I'm trying to do the following with an SRT (subtitles) file:
I have to do that on the dataframe dfClean
with the edited timestamp fields and then do the same to the dataframe with the original SRT time format dfSRTForm
so I can export the latter later as an SRT file.
My code to do that is this:
for i in dfClean.index:
while dfClean.at[i, 'Difference'] < 5:
dfClean.at[i, 'Text'] = dfClean.at[i, 'Text'] + ' ' + dfClean.at[i+1, 'Text']
dfSRTForm.at[i, 'Text'] = dfSRTForm.at[i, 'Text'] + ' ' + dfSRTForm.at[i+1, 'Text']
dfClean.at[i, 'End_Time'] = dfClean.at[i+1, 'End_Time']
dfSRTForm.at[i, 'End_Time'] = dfSRTForm.at[i+1, 'End_Time']
dfClean = dfClean.drop(i+1)
dfSRTForm = dfSRTForm.drop(i+1)
But I get this error:
KeyError: 3
UPDATE (keeping previous if anyone else is having the same issue):
I found a way to reset the index to avoid KeyError: 3
My current code is:
for i in dfClean.index:
while dfClean.at[i, 'Difference'] < 5:
dfClean.at[i, 'Text'] = dfClean.at[i, 'Text'] + ' ' + dfClean.at[i+1, 'Text']
dfSRTForm.at[i, 'Text'] = dfSRTForm.at[i, 'Text'] + ' ' + dfSRTForm.at[i+1, 'Text']
dfClean.at[i, 'End_Time'] = dfClean.at[i+1, 'End_Time']
dfSRTForm.at[i, 'End_Time'] = dfSRTForm.at[i+1, 'End_Time']
dfClean = dfClean.drop(i+1)
dfSRTForm = dfSRTForm.drop(i+1)
dfClean = dfClean.reset_index()
dfClean = dfClean.drop(columns='index')
dfSRTForm = dfSRTForm.reset_index()
dfSRTForm = dfSRTForm.drop(columns='index')

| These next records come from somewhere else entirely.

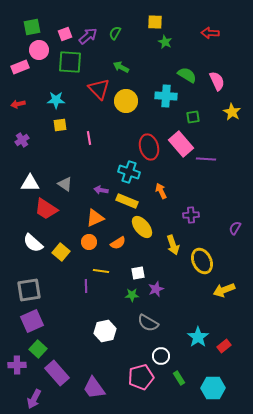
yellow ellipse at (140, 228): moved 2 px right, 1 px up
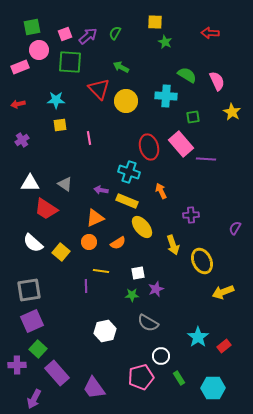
yellow arrow at (224, 290): moved 1 px left, 2 px down
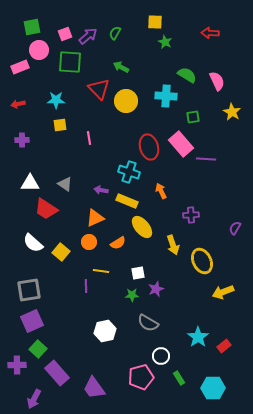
purple cross at (22, 140): rotated 32 degrees clockwise
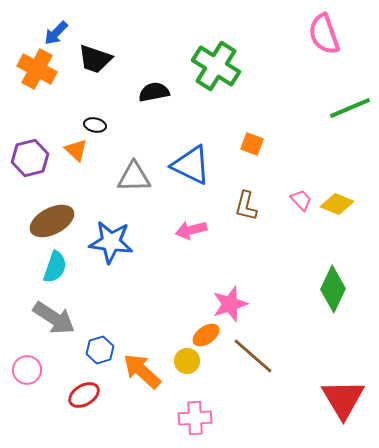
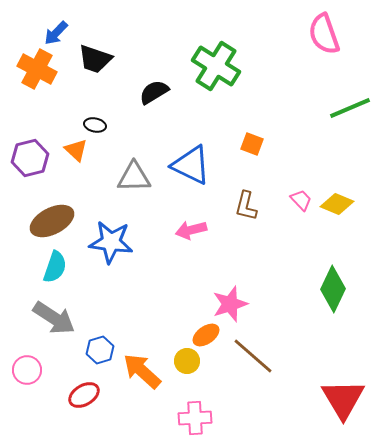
black semicircle: rotated 20 degrees counterclockwise
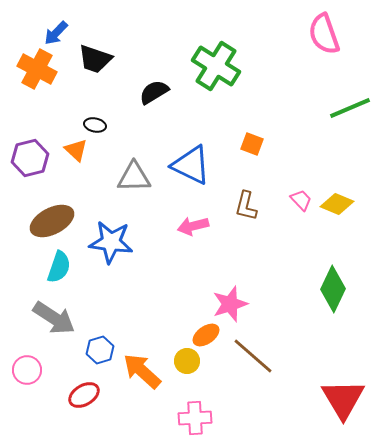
pink arrow: moved 2 px right, 4 px up
cyan semicircle: moved 4 px right
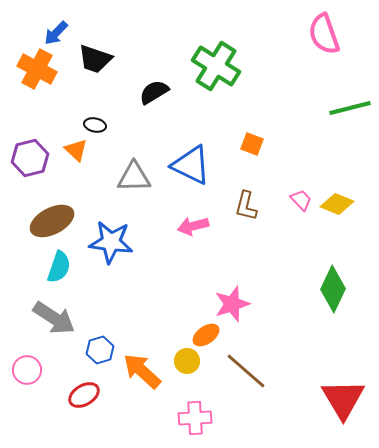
green line: rotated 9 degrees clockwise
pink star: moved 2 px right
brown line: moved 7 px left, 15 px down
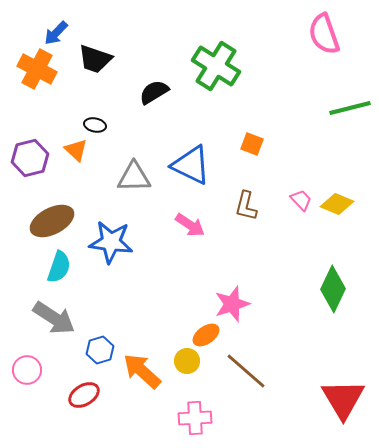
pink arrow: moved 3 px left, 1 px up; rotated 132 degrees counterclockwise
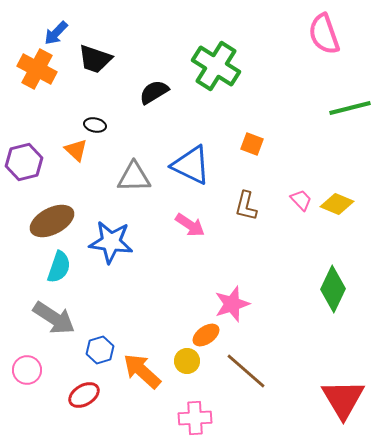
purple hexagon: moved 6 px left, 4 px down
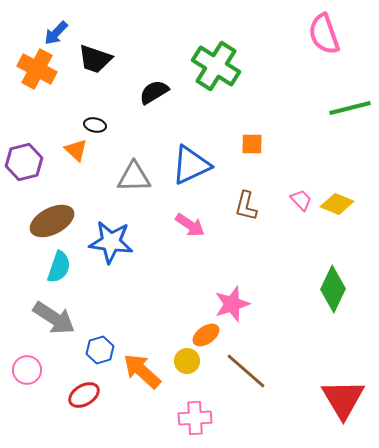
orange square: rotated 20 degrees counterclockwise
blue triangle: rotated 51 degrees counterclockwise
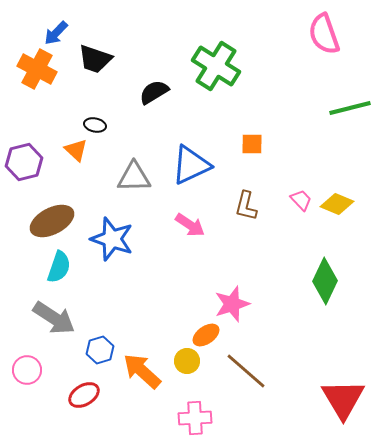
blue star: moved 1 px right, 3 px up; rotated 12 degrees clockwise
green diamond: moved 8 px left, 8 px up
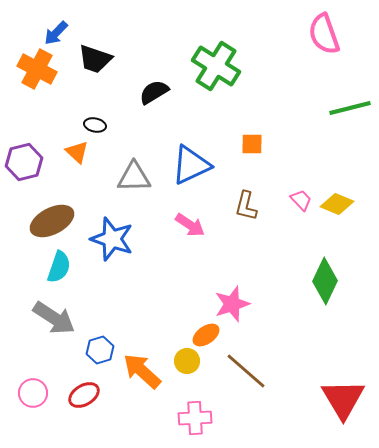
orange triangle: moved 1 px right, 2 px down
pink circle: moved 6 px right, 23 px down
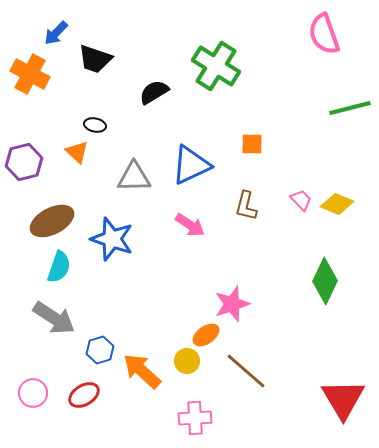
orange cross: moved 7 px left, 5 px down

dfClean['Difference'] = (dfClean['End_Time'] - dfClean['Start_Time']).astype('timedelta64[s]')
But I get KeyError: 267
and I'm pretty sure it's because it condenses the rows to 266.
Is there a way to put "or end of index" or "or last row" in the while loop without hard coding the 266 lines? I want to use it for other SRT files with different varying number of rows.
This is how I ended up fixing it:
indexKeep = len(dfClean.index)
minSec = 3 # min number of seconds of screen time per line of subtitles.
for i in range(0, indexKeep):
try:
while dfClean.at[i, 'Difference'] < minSec:
dfClean.at[i, 'Text'] = dfClean.at[i, 'Text'] + ' ' + dfClean.at[i+1, 'Text']
dfSRTForm.at[i, 'Text'] = dfSRTForm.at[i, 'Text'] + ' ' + dfSRTForm.at[i+1, 'Text']
dfClean.at[i, 'End_Time'] = dfClean.at[i+1, 'End_Time']
dfSRTForm.at[i, 'End_Time'] = dfSRTForm.at[i+1, 'End_Time']
dfClean = dfClean.drop(i+1)
dfSRTForm = dfSRTForm.drop(i+1)
dfClean = dfClean.reset_index()
dfClean = dfClean.drop(columns='index')
dfSRTForm = dfSRTForm.reset_index()
dfSRTForm = dfSRTForm.drop(columns='index')
dfClean['Difference'] = (dfClean['End_Time']-dfClean['Start_Time']).astype('timedelta64[s]')
dfClean.at[i, 'ID'] = i+1
dfSRTForm.at[i, 'ID'] = i+1
indexKeep = len(dfClean.index)
except KeyError: # Takes care of condensed number of rows
pass
This deletes the next row, resets the index numbers so you don't get stuck on KeyError in the middle, and then takes care of the KeyError at the end. The one at the end is a result of initializing the for loop to go for over 800 lines but the condensation that the for loop does makes the total about to 400 lines, which means it eventually can't find "401" when it gets there.